• **BRIEF**: Would you return the listing that follows exactly, leaving its pictures behind?

• **DATA**:

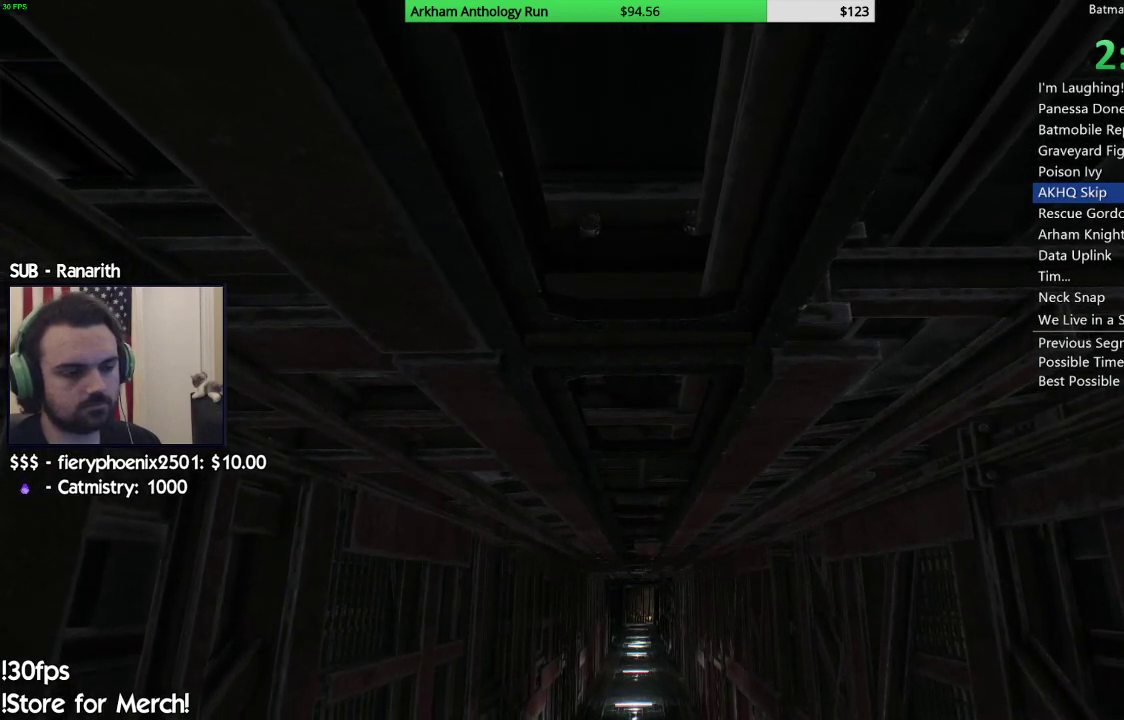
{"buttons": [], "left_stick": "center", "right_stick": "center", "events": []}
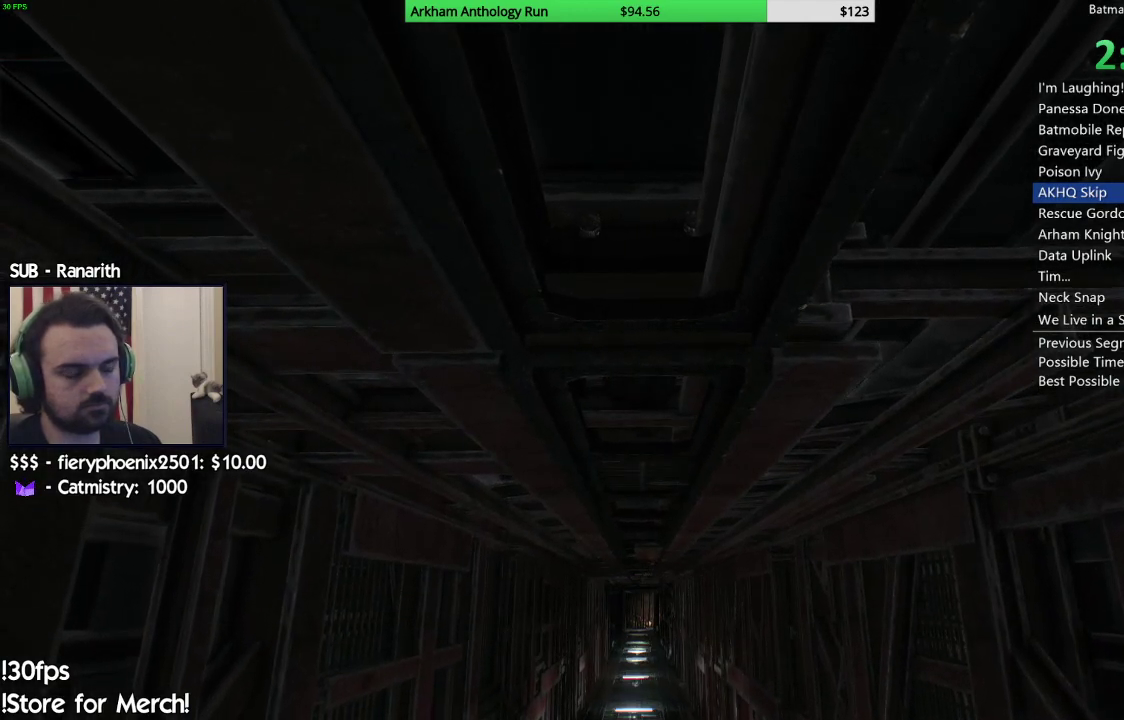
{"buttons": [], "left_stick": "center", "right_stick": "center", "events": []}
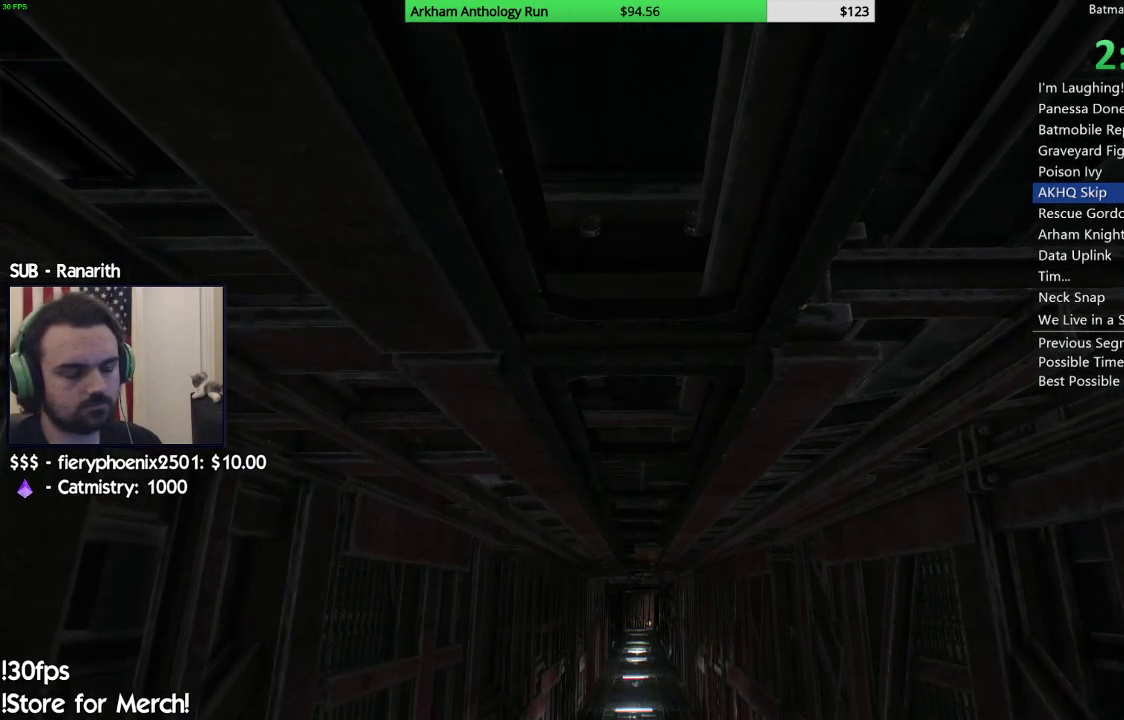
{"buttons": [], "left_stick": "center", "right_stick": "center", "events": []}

• **RESPONSE AREA**:
{"buttons": [], "left_stick": "center", "right_stick": "center", "events": []}
{"buttons": [], "left_stick": "center", "right_stick": "center", "events": []}
{"buttons": [], "left_stick": "center", "right_stick": "center", "events": []}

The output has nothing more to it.